### Reading text:
Tumors in the saline-treated cohort rapidly grew to 2000 mm³, resulting in a median survival of 23 days (Figures 2D–F and S21). Consistent with a prior report (6), SC16LD6.5 demonstrated efficacy in the Lu149 model, with slowed tumor progression and improved survival over the saline cohort (median survival 54 days; Figures 2D–F and S22, p < 0.0001). In contrast with the H82 studies, not all mice treated with 750 μCi [¹⁷⁷Lu]Lu-DTPA-CHX-A”-IgG developed severe petechiae; three of the nine mice developed petechiae severe enough to warrant euthanasia, but the remaining six mice demonstrated no or very mild petechiae. For the mice that did not demonstrate severe petechiae, treatment with 750 μCi [¹⁷⁷Lu]Lu-DTPA-CHX-A”-IgG led to delayed tumor growth curve, and an overall improved median survival of 47 days (Figures 2D–F and S23; p = 0.0193).

(Images with keypoint coordinates)
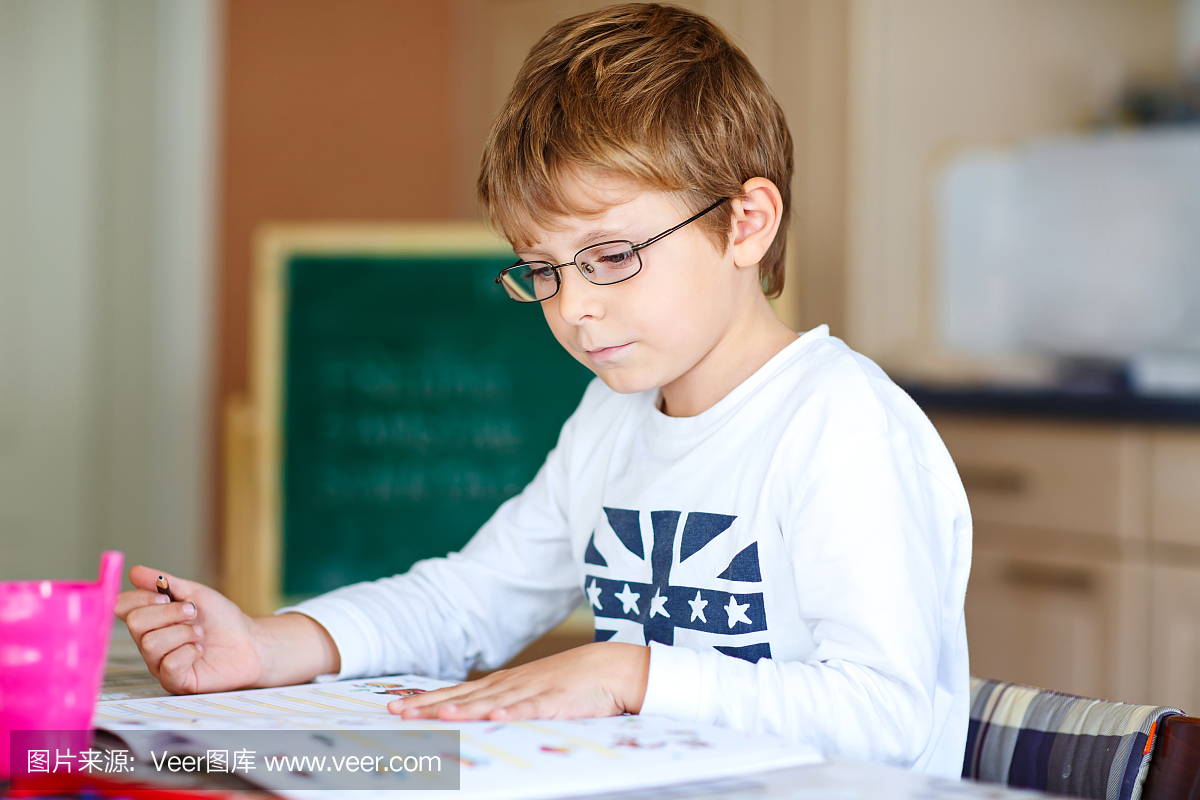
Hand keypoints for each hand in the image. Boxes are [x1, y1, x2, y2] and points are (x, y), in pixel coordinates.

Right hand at [116, 566, 265, 693]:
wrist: (249, 642)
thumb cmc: (222, 620)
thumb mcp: (195, 593)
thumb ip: (165, 582)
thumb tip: (134, 571)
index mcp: (151, 620)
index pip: (121, 606)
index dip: (140, 597)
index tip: (165, 595)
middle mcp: (149, 642)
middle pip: (135, 623)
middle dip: (169, 612)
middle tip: (192, 613)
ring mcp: (159, 663)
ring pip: (151, 644)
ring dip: (183, 632)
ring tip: (200, 634)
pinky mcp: (174, 681)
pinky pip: (169, 665)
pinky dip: (189, 652)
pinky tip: (200, 651)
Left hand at [386, 642, 649, 720]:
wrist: (611, 667)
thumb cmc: (573, 682)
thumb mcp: (532, 691)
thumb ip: (506, 702)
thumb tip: (477, 716)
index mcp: (504, 684)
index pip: (459, 692)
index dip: (427, 700)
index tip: (397, 707)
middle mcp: (512, 685)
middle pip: (465, 696)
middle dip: (430, 704)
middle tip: (397, 712)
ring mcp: (533, 690)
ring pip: (492, 702)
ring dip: (465, 707)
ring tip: (439, 714)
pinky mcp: (556, 699)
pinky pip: (531, 708)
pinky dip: (513, 711)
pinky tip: (495, 716)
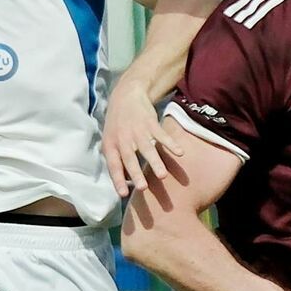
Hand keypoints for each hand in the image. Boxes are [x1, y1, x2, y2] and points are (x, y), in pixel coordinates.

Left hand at [103, 77, 184, 198]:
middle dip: (136, 173)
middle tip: (143, 188)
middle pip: (129, 157)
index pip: (113, 165)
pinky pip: (161, 134)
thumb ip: (116, 160)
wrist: (126, 95)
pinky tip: (180, 153)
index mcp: (111, 144)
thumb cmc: (118, 124)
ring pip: (146, 148)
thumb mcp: (111, 140)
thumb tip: (124, 183)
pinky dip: (171, 143)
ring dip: (155, 162)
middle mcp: (122, 138)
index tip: (123, 195)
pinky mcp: (150, 122)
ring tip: (162, 176)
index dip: (118, 180)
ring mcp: (137, 129)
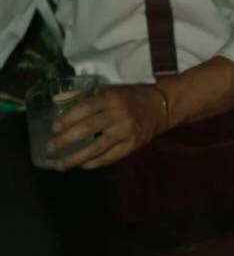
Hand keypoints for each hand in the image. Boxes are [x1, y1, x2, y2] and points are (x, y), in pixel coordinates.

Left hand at [49, 83, 168, 171]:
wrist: (161, 106)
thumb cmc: (132, 96)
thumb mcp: (112, 91)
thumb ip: (90, 100)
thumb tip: (64, 111)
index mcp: (111, 98)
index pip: (84, 109)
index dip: (67, 120)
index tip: (53, 129)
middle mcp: (117, 115)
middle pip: (87, 129)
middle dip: (65, 141)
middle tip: (50, 149)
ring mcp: (125, 132)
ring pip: (96, 148)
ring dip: (75, 158)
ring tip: (60, 165)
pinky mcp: (132, 145)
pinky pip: (109, 157)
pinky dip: (94, 163)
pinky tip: (83, 165)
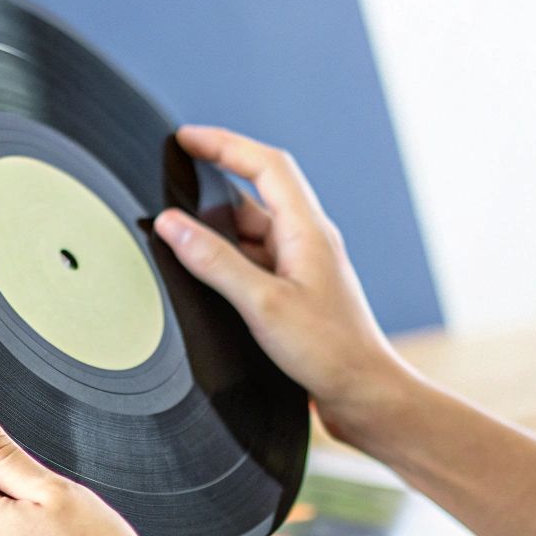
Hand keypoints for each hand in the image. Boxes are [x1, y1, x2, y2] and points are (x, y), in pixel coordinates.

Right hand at [155, 124, 414, 444]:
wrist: (364, 396)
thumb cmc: (329, 353)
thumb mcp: (263, 304)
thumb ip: (215, 262)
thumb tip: (172, 225)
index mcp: (308, 230)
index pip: (265, 165)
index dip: (224, 144)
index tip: (186, 139)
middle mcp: (307, 241)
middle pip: (256, 194)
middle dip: (212, 183)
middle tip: (171, 184)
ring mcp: (302, 267)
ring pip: (252, 231)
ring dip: (217, 229)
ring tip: (178, 237)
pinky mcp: (296, 293)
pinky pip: (255, 261)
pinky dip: (227, 260)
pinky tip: (205, 276)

### Actions to take:
• 1. In the passage on tumor treatment, what was the median survival of the saline-treated cohort?
• 2. Carry on writing the passage on tumor treatment after its last sentence.

### Expected responses:
• 1. 23 days

• 2.
The [¹⁷⁷Lu]Lu-DTPA-CHX-A”-SC16 radiotherapy demonstrated impressive anti-tumor efficacy in the Lu149 model, even at low and moderate doses. Nine of the ten tumors in the lowest activity cohort (250 μCi) demonstrated complete responses, defined as the tumor volume remaining less than 100 mm³ (to account for residual scar tissue at the implantation site) 70 days p.i. (Figure 2D and S24). One mouse had a deep and sustained partial response, with the tumor only beginning to grow back 50 days p.i. (mouse 406, Figure S24). All mice were still alive at 70 days p.i.: median survival was not defined but was significantly longer than the saline control cohort (Figure 2E–F, p < 0.0001). The tumors in the 500 μCi cohort demonstrated similar results, with all ten mice having complete responses for the duration of the study and a significantly improved survival with an undefined median (Figure 2D–F and S25, p < 0.0001).

The [¹⁷⁷Lu]Lu-DTPA-CHX-A”-SC16 cohort that received 750 μCi [¹⁷⁷Lu]Lu-DTPA-CHX-A”-SC16 also demonstrated deep and durable anti-tumor responses (Figure 2D and S26). However, four of the ten mice developed severe petechiae around days 10–13 p.i. and were therefore euthanized. Of the six mice that did not develop severe enough petechiae to warrant euthanasia, all demonstrated complete responses for the duration of the study. The overall survival again was significantly longer than the saline control, with median survival not determined as six of the ten mice had not reached a defined endpoint by 70 days p.i.(Figures 2E–F; p = 0.01).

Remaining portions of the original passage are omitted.